[Materials provided Boundary: Start]

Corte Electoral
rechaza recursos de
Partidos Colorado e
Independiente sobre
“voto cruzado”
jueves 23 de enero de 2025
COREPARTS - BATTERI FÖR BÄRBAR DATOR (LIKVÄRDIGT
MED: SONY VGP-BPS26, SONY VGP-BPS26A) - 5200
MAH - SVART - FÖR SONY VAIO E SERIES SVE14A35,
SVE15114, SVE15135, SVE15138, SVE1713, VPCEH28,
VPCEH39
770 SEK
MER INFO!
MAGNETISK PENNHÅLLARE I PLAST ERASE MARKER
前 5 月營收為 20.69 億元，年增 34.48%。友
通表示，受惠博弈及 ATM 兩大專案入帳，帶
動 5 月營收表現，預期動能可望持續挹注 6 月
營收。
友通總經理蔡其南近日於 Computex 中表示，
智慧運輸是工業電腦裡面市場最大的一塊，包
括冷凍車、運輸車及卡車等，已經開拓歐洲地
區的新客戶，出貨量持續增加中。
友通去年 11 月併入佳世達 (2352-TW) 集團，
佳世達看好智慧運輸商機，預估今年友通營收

[Materials provided Boundary: End]

Description of the task — Each record must be repeated exactly as it appears above.

Answer to this exercise —
Corte Electoral
rechaza recursos de
Partidos Colorado e
Independiente sobre
“voto cruzado”
jueves 23 de enero de 2025
COREPARTS - BATTERI FÖR BÄRBAR DATOR (LIKVÄRDIGT
MED: SONY VGP-BPS26, SONY VGP-BPS26A) - 5200
MAH - SVART - FÖR SONY VAIO E SERIES SVE14A35,
SVE15114, SVE15135, SVE15138, SVE1713, VPCEH28,
VPCEH39
770 SEK
MER INFO!
MAGNETISK PENNHÅLLARE I PLAST ERASE MARKER
前 5 月營收為 20.69 億元，年增 34.48%。友
通表示，受惠博弈及 ATM 兩大專案入帳，帶
動 5 月營收表現，預期動能可望持續挹注 6 月
營收。
友通總經理蔡其南近日於 Computex 中表示，
智慧運輸是工業電腦裡面市場最大的一塊，包
括冷凍車、運輸車及卡車等，已經開拓歐洲地
區的新客戶，出貨量持續增加中。
友通去年 11 月併入佳世達 (2352-TW) 集團，
佳世達看好智慧運輸商機，預估今年友通營收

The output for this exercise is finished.